What’s the difference between explanatory and pragmatic trials?

Explanatory trials test efficacy under ideal conditions with tight controls; pragmatic trials test effectiveness in real‑world settings with broader eligibility and routine‑care procedures. Many programs blend elements depending on decision needs and feasibility. [1][3]

When is crossover design appropriate?

Use when the condition is stable, treatment effects wash out, and carryover can be minimised. It increases efficiency by letting each participant act as their own control, but it’s unsuitable for curative or irreversible outcomes. [3]

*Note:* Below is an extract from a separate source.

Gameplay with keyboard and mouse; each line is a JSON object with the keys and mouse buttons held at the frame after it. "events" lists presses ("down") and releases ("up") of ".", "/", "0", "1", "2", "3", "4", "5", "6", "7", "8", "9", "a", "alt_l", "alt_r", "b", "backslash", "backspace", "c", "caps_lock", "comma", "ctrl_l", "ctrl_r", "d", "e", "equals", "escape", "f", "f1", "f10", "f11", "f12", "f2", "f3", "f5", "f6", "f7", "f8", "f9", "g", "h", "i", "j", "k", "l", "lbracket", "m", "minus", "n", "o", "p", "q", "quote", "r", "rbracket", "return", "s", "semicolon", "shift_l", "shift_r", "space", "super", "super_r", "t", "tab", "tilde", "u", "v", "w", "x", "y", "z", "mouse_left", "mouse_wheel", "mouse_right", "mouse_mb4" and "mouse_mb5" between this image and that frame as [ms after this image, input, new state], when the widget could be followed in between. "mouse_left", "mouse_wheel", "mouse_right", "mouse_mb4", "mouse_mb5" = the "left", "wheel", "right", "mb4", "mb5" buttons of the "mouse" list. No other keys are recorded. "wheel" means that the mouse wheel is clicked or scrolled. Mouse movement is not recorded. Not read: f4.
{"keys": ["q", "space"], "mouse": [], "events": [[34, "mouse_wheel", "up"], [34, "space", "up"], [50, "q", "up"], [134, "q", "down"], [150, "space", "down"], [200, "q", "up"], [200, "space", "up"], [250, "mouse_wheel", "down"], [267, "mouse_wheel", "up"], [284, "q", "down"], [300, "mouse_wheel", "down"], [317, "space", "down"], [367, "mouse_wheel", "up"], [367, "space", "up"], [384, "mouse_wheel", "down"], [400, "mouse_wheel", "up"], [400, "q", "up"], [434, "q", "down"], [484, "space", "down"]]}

Do all trials need a DSMB?

Not always. DSMBs are typical for higher‑risk interventions, large phase III trials, or adaptive platforms. For minimal‑risk studies, safety oversight may be handled by the sponsor and investigators via predefined monitoring plans. [1]

 



Sources
  1.  Clinical Trial Designs. Indian Dermatology Online Journal. 2019;10(2):193–201. DOI: 10.4103/idoj.idoj_475_18. PMCID: PMC6434767.
  2.  Kim S. Overview of clinical study designs. Clinical and Experimental Emergency Medicine. 2024;11(1):33–42. Published online 2023 Jun 2. DOI: 10.15441/ceem.23.036.  
  3.  Chidambaram AG, Josephson M. Clinical research study designs: The essentials. Pediatric Investigation. 2019;3(4):245–252. DOI: 10.1002/ped4.12166. PMCID: PMC7331444.